Text Processing String Manipulation

Synopsis

Extracts substrings from string fields.

Schema

- substring:
field: <ident>
start: <integer>
end: <integer>
length: <integer>
target_field: <string>
description: <text>
if: <script>
ignore_failure: <boolean>
ignore_missing: <boolean>
on_failure: <processor[]>
on_success: <processor[]>
tag: <string>

Configuration

The following fields are used to define the processor:

FieldRequiredDefaultDescription
fieldY-Source field containing string to extract from
startY-Starting position (0-based index)
endN-Ending position (exclusive, use with start)
lengthN-Length of substring (use with start instead of end)
target_fieldNSame as fieldTarget field to store extracted substring
descriptionN-Explanatory note
ifN-Condition to run
ignore_failureNfalseContinue processing if extraction fails
ignore_missingNfalseSkip processing if referenced field doesn't exist
on_failureN-See Handling Failures
on_successN-See Handling Success
tagN-Identifier

Details

Extracts a portion of a string based on starting position and either ending position or length. The processor supports both zero-based indexing for precise character extraction and handles Unicode strings correctly.

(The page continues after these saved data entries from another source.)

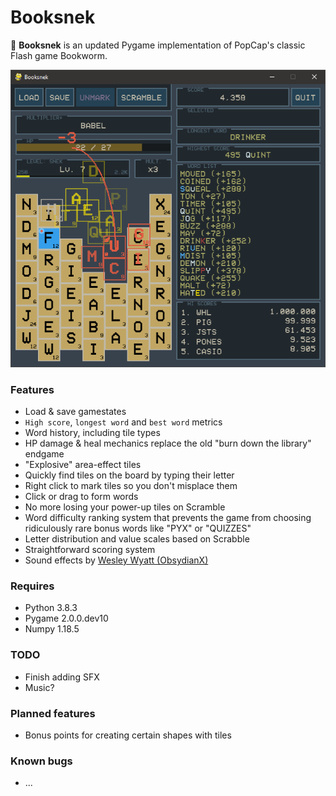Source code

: # Booksnek

🐍 **Booksnek** is an updated Pygame implementation of PopCap's classic Flash game Bookworm.

![](./img/preview.PNG)

### Features
- Load & save gamestates
- `High score`, `longest word` and `best word` metrics
- Word history, including tile types
- HP damage & heal mechanics replace the old "burn down the library" endgame
- "Explosive" area-effect tiles
- Quickly find tiles on the board by typing their letter
- Right click to mark tiles so you don't misplace them
- Click or drag to form words
- No more losing your power-up tiles on Scramble
- Word difficulty ranking system that prevents the game from choosing ridiculously rare bonus words like "PYX" or "QUIZZES"
- Letter distribution and value scales based on Scrabble
- Straightforward scoring system
- Sound effects by [Wesley Wyatt (ObsydianX)](soundcloud.com/obsydianx)

### Requires
- Python 3.8.3
- Pygame 2.0.0.dev10
- Numpy 1.18.5

### TODO
- Finish adding SFX
- Music?

### Planned features
- Bonus points for creating certain shapes with tiles

### Known bugs
- ...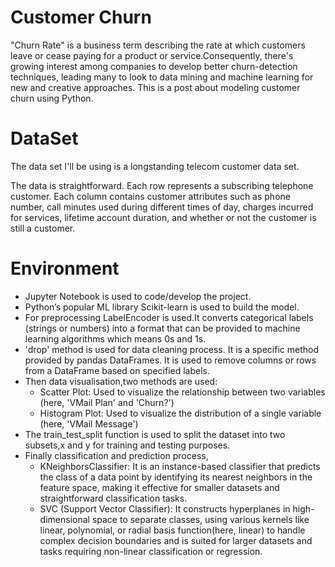 # Customer Churn
"Churn Rate" is a business term describing the rate at which customers leave or cease paying for a product or service.Consequently, there's growing interest among companies to develop better churn-detection techniques, leading many to look to data mining and machine learning for new and creative approaches. This is a post about modeling customer churn using Python.
# DataSet
The data set I'll be using is a longstanding telecom customer data set.

The data is straightforward. Each row represents a subscribing telephone customer. Each column contains customer attributes such as phone number, call minutes used during different times of day, charges incurred for services, lifetime account duration, and whether or not the customer is still a customer.
# Environment
- Jupyter Notebook is used to code/develop the project.
- Python’s popular ML library Scikit-learn is used to build the model.
- For preprocessing LabelEncoder is used.It converts categorical labels (strings or numbers) into a format that can be provided to machine learning algorithms which means 0s and 1s.
- 'drop' method is used for data cleaning process. It is a specific method provided by pandas DataFrames. It is used to remove columns or rows from a DataFrame based on specified labels.
- Then data visualisation,two methods are used:
  * Scatter Plot: Used to visualize the relationship between two variables (here, 'VMail Plan' and 'Churn?')
  * Histogram Plot: Used to visualize the distribution of a single variable (here, 'VMail Message')
- The train_test_split function is used to split the dataset into two subsets,x and y for training and testing purposes.
- Finally classification and prediction process,
  * KNeighborsClassifier: It is an instance-based classifier that predicts the class of a data point by identifying its nearest neighbors in the feature space, making it effective for smaller datasets and 
    straightforward classification tasks.
  * SVC (Support Vector Classifier): It constructs hyperplanes in high-dimensional space to separate classes, using various kernels like linear, polynomial, or radial basis function(here, linear) to handle 
    complex decision boundaries and is suited for larger datasets and tasks requiring non-linear classification or regression.

                   

  

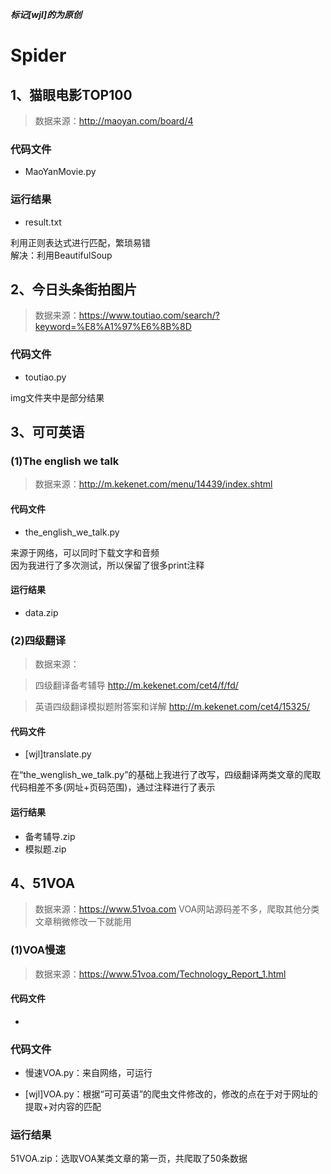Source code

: ***标记[wjl]的为原创***

# Spider

## 1、猫眼电影TOP100

> 数据来源：http://maoyan.com/board/4

### 代码文件

* MaoYanMovie.py

### 运行结果

* result.txt


利用正则表达式进行匹配，繁琐易错  
解决：利用BeautifulSoup


## 2、今日头条街拍图片

> 数据来源：https://www.toutiao.com/search/?keyword=%E8%A1%97%E6%8B%8D  


### 代码文件

* toutiao.py

img文件夹中是部分结果


## 3、可可英语  

### (1)The english we talk

> 数据来源：http://m.kekenet.com/menu/14439/index.shtml   

#### 代码文件  

* the_english_we_talk.py  

来源于网络，可以同时下载文字和音频  
因为我进行了多次测试，所以保留了很多print注释  

#### 运行结果   

* data.zip  


### (2)四级翻译

> 数据来源：  

> 四级翻译备考辅导 http://m.kekenet.com/cet4/f/fd/  

> 英语四级翻译模拟题附答案和详解 http://m.kekenet.com/cet4/15325/  

#### 代码文件  

* [wjl]translate.py  

在“the_wenglish_we_talk.py”的基础上我进行了改写，四级翻译两类文章的爬取代码相差不多(网址+页码范围)，通过注释进行了表示

#### 运行结果   

* 备考辅导.zip  
* 模拟题.zip  

 
## 4、51VOA  

> 数据来源：https://www.51voa.com
> VOA网站源码差不多，爬取其他分类文章稍微修改一下就能用

### (1)VOA慢速  

> 数据来源：https://www.51voa.com/Technology_Report_1.html  

#### 代码文件

* 

### 代码文件  

* 慢速VOA.py：来自网络，可运行   

* [wjl]VOA.py：根据“可可英语”的爬虫文件修改的，修改的点在于对于网址的提取+对内容的匹配

### 运行结果   

51VOA.zip：选取VOA某类文章的第一页，共爬取了50条数据
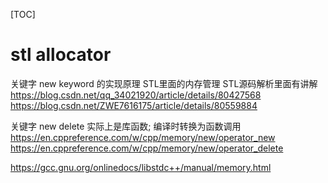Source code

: [TOC]
# stl allocator
关键字 new keyword 的实现原理
STL里面的内存管理
STL源码解析里面有讲解
https://blog.csdn.net/qq_34021920/article/details/80427568
https://blog.csdn.net/ZWE7616175/article/details/80559884

关键字 new delete 实际上是库函数; 编译时转换为函数调用
https://en.cppreference.com/w/cpp/memory/new/operator_new
https://en.cppreference.com/w/cpp/memory/new/operator_delete

https://gcc.gnu.org/onlinedocs/libstdc++/manual/memory.html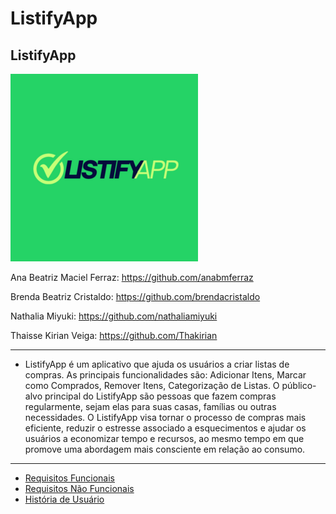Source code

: # ListifyApp  

## ListifyApp


![ListifyApp Logo](https://github.com/Org-ES-ES43C/ListifyApp-RS-2023.2/blob/main/Listify%20Logo.png)


Ana Beatriz Maciel Ferraz:  https://github.com/anabmferraz

Brenda Beatriz Cristaldo: https://github.com/brendacristaldo

Nathalia Miyuki: https://github.com/nathaliamiyuki

Thaisse Kirian Veiga: https://github.com/Thakirian


------------------------------------

- ListifyApp é um aplicativo que ajuda os usuários a criar listas de compras. As principais funcionalidades são: Adicionar Itens, Marcar como Comprados, Remover Itens, Categorização de Listas. O público-alvo principal do ListifyApp são pessoas que fazem compras regularmente, sejam elas para suas casas, famílias ou outras necessidades. O ListifyApp visa tornar o processo de compras mais eficiente, reduzir o estresse associado a esquecimentos e ajudar os usuários a economizar tempo e recursos, ao mesmo tempo em que promove uma abordagem mais consciente em relação ao consumo.


---------------------------

<ul>
  <li><a href="Requisitos de Usuário/RF.md">Requisitos Funcionais</a></li>
  <li><a href="Requisitos de Usuário/RNF.md">Requisitos Não Funcionais</a></li>
  <li><a href="Requisitos de Usuário/HistoriasUsuario.md">História de Usuário</a></li>
</ul>
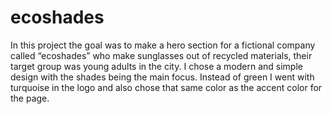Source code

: # ecoshades

In this project the goal was to make a hero section for a fictional company called “ecoshades” who make sunglasses out of recycled materials, their target group was young adults in the city. 
I chose a modern and simple design with the shades being the main focus.  Instead of green I went with turquoise in the logo and also chose that same color as the accent color for the page. 
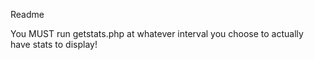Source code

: ﻿Readme

You MUST run getstats.php at whatever interval you choose to actually have stats to display!
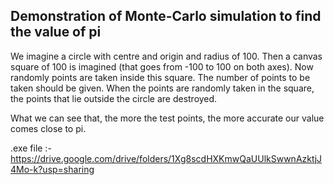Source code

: ## Demonstration of Monte-Carlo simulation to find the value of pi

We imagine a circle with centre and origin and radius of 100. Then a canvas square of 100 is imagined (that goes from -100 to 100 on both axes). Now randomly points are taken inside this square. The number of points to be taken should be given. When the points are randomly taken in the square, the points that lie outside the circle are destroyed. 

What we can see that, the more the test points, the more accurate our value comes close to pi. 

.exe file :- https://drive.google.com/drive/folders/1Xg8scdHXKmwQaUUlkSwwnAzktjJ4Mo-k?usp=sharing 
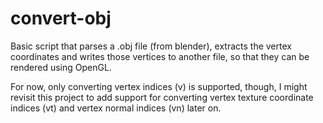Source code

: # convert-obj

Basic script that parses a .obj file (from blender), extracts the vertex coordinates and writes those vertices to another file, so that they can be rendered using OpenGL.

For now, only converting vertex indices (v) is supported, though, I might revisit this project to add support for converting vertex texture coordinate indices (vt) and vertex normal indices (vn) later on.
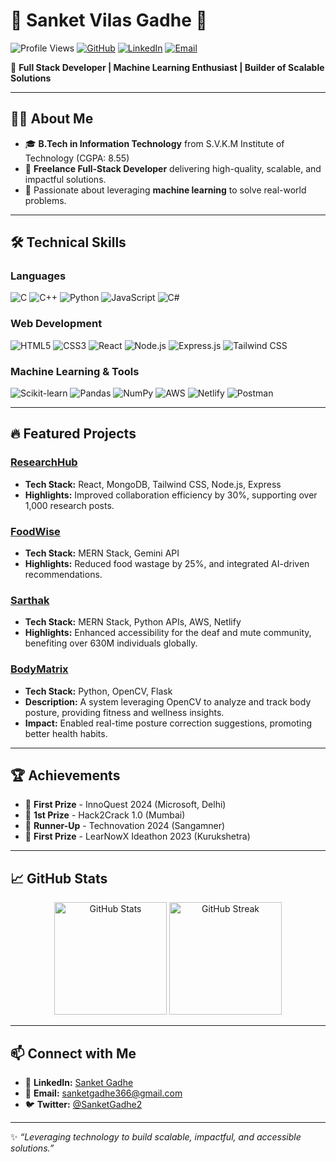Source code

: # 🌟 Sanket Vilas Gadhe 🌟  

![Profile Views](https://komarev.com/ghpvc/?username=SanketGadhe&color=blue)
[![GitHub](https://img.shields.io/badge/GitHub-SanketGadhe-black?style=flat-square&logo=github)](https://github.com/SanketGadhe)
[![LinkedIn](https://img.shields.io/badge/LinkedIn-Sanket%20Gadhe-blue?style=flat-square&logo=linkedin)](https://www.linkedin.com/in/sanket-gadhe-81a408229/)
[![Email](https://img.shields.io/badge/Email-sanketgadhe366@gmail.com-red?style=flat-square&logo=gmail)](mailto:sanketgadhe366@gmail.com)

🚀 **Full Stack Developer | Machine Learning Enthusiast | Builder of Scalable Solutions**

---

## 👨‍💻 About Me
- 🎓 **B.Tech in Information Technology** from S.V.K.M Institute of Technology (CGPA: 8.55)
- 🔨 **Freelance Full-Stack Developer** delivering high-quality, scalable, and impactful solutions.
- 🤖 Passionate about leveraging **machine learning** to solve real-world problems.

---

## 🛠️ Technical Skills

### **Languages**
![C](https://img.shields.io/badge/C-%2300599C.svg?style=flat-square&logo=c&logoColor=white)
![C++](https://img.shields.io/badge/C++-%2300599C.svg?style=flat-square&logo=c%2B%2B&logoColor=white)
![Python](https://img.shields.io/badge/Python-%233776AB.svg?style=flat-square&logo=python&logoColor=white)
![JavaScript](https://img.shields.io/badge/JavaScript-%23F7DF1E.svg?style=flat-square&logo=javascript&logoColor=black)
![C#](https://img.shields.io/badge/C%23-%23239120.svg?style=flat-square&logo=c-sharp&logoColor=white)

### **Web Development**
![HTML5](https://img.shields.io/badge/HTML5-%23E34F26.svg?style=flat-square&logo=html5&logoColor=white)
![CSS3](https://img.shields.io/badge/CSS3-%231572B6.svg?style=flat-square&logo=css3&logoColor=white)
![React](https://img.shields.io/badge/React-%2361DAFB.svg?style=flat-square&logo=react&logoColor=black)
![Node.js](https://img.shields.io/badge/Node.js-%23339933.svg?style=flat-square&logo=node.js&logoColor=white)
![Express.js](https://img.shields.io/badge/Express.js-%23000000.svg?style=flat-square&logo=express&logoColor=white)
![Tailwind CSS](https://img.shields.io/badge/Tailwind_CSS-%2338B2AC.svg?style=flat-square&logo=tailwind-css&logoColor=white)

### **Machine Learning & Tools**
![Scikit-learn](https://img.shields.io/badge/Scikit--learn-%23F7931E.svg?style=flat-square&logo=scikit-learn&logoColor=white)
![Pandas](https://img.shields.io/badge/Pandas-%23150458.svg?style=flat-square&logo=pandas&logoColor=white)
![NumPy](https://img.shields.io/badge/NumPy-%23013243.svg?style=flat-square&logo=numpy&logoColor=white)
![AWS](https://img.shields.io/badge/AWS-%23FF9900.svg?style=flat-square&logo=amazon-aws&logoColor=white)
![Netlify](https://img.shields.io/badge/Netlify-%2300C7B7.svg?style=flat-square&logo=netlify&logoColor=white)
![Postman](https://img.shields.io/badge/Postman-%23FF6C37.svg?style=flat-square&logo=postman&logoColor=white)

---

## 🔥 Featured Projects

### [ResearchHub](https://github.com/SanketGadhe/ResearchHub)
- **Tech Stack:** React, MongoDB, Tailwind CSS, Node.js, Express
- **Highlights:** Improved collaboration efficiency by 30%, supporting over 1,000 research posts.

### [FoodWise](https://github.com/SanketGadhe/FoodWise)
- **Tech Stack:** MERN Stack, Gemini API
- **Highlights:** Reduced food wastage by 25%, and integrated AI-driven recommendations.

### [Sarthak](https://github.com/SanketGadhe/Sarthak)
- **Tech Stack:** MERN Stack, Python APIs, AWS, Netlify
- **Highlights:** Enhanced accessibility for the deaf and mute community, benefiting over 630M individuals globally.

### [BodyMatrix](https://github.com/SanketGadhe/BodyMatrix)
- **Tech Stack:** Python, OpenCV, Flask
- **Description:** A system leveraging OpenCV to analyze and track body posture, providing fitness and wellness insights. 
- **Impact:** Enabled real-time posture correction suggestions, promoting better health habits.

---

## 🏆 Achievements

- 🥇 **First Prize** - InnoQuest 2024 (Microsoft, Delhi)
- 🥇 **1st Prize** - Hack2Crack 1.0 (Mumbai)
- 🥈 **Runner-Up** - Technovation 2024 (Sangamner)
- 🥇 **First Prize** - LearNowX Ideathon 2023 (Kurukshetra)

---

## 📈 GitHub Stats

<p align="center">
  <img src="https://github-readme-stats.vercel.app/api?username=SanketGadhe&show_icons=true&theme=radical" alt="GitHub Stats" height="180px"/>
  <img src="https://github-readme-streak-stats.herokuapp.com?user=SanketGadhe&theme=radical" alt="GitHub Streak" height="180px"/>
</p>

---

## 📫 Connect with Me

- 💼 **LinkedIn:** [Sanket Gadhe](https://www.linkedin.com/in/sanket-gadhe-81a408229/)
- 📧 **Email:** [sanketgadhe366@gmail.com](mailto:sanketgadhe366@gmail.com)
- 🐦 **Twitter:** [@SanketGadhe2](https://twitter.com/SanketGadhe2)

---

✨ *“Leveraging technology to build scalable, impactful, and accessible solutions.”*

You can specify the substring using either start + end parameters (where end is exclusive) or start + length parameters. Negative indices are supported for counting from the end of the string.

note

The processor uses zero-based indexing where the first character is at position 0. When using end, it's exclusive (not included in the result). When using length, it specifies how many characters to extract.

The processor handles Unicode characters properly and will not split multi-byte characters. If the specified range exceeds the string boundaries, it extracts only the available portion.

warning

If the starting position is beyond the string length or if start > end, the processor will return an empty string. Negative values that exceed the string length will be treated as position 0.

Examples

Basic Substring Extraction

Extracting characters 5-10 from a string...

{
"message": "Hello World DataStream"
}
- substring:
field: message
start: 6
end: 11
target_field: extracted

extracts "World":

{
"message": "Hello World DataStream",
"extracted": "World"
}

Length-based Extraction

Extracting 8 characters starting from position 12...

{
"log_entry": "2024-01-15 DataStream processing started"
}
- substring:
field: log_entry
start: 11
length: 10
target_field: component

extracts component name:

{
"log_entry": "2024-01-15 DataStream processing started",
"component": "DataStream"
}

Prefix Extraction

Extracting first 10 characters as prefix...

{
"transaction_id": "TXN-2024-01-15-14-30-45-ABC123"
}
- substring:
field: transaction_id
start: 0
length: 14
target_field: date_prefix

extracts date portion:

{
"transaction_id": "TXN-2024-01-15-14-30-45-ABC123",
"date_prefix": "TXN-2024-01-15"
}

In-place Trimming

Trimming string to specific length...

{
"long_description": "This is a very long description that needs to be shortened for display purposes"
}
- substring:
field: long_description
start: 0
length: 30

trims to 30 characters:

{
"long_description": "This is a very long descriptio"
}

URL Path Extraction

Extracting path from URL...

{
"full_url": "https://api.example.com/v1/users/profile"
}
- substring:
field: full_url
start: 22
target_field: api_path

extracts API path:

{
"full_url": "https://api.example.com/v1/users/profile",
"api_path": "/v1/users/profile"
}